** Task input **
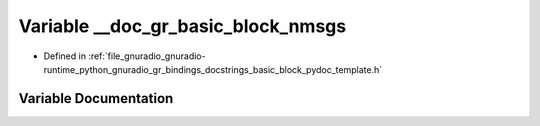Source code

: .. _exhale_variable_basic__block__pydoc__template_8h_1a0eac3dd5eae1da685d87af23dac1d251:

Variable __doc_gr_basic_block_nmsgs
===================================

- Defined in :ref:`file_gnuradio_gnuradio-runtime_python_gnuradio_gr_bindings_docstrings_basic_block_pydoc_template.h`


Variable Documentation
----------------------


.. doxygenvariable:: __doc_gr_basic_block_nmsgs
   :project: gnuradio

--

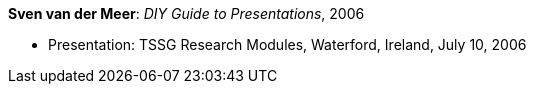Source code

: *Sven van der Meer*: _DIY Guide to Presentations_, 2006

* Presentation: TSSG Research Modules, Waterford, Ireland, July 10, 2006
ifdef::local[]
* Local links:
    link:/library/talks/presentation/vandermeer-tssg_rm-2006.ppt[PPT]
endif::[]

---

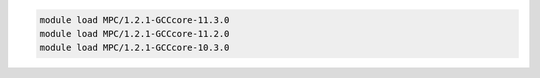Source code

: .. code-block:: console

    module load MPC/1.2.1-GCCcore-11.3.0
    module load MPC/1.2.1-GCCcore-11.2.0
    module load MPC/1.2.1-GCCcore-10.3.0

** What to produce **
Every line in the records above with the string "load" in it should be shown.

** Response to this task **
    module load MPC/1.2.1-GCCcore-11.3.0
    module load MPC/1.2.1-GCCcore-11.2.0
    module load MPC/1.2.1-GCCcore-10.3.0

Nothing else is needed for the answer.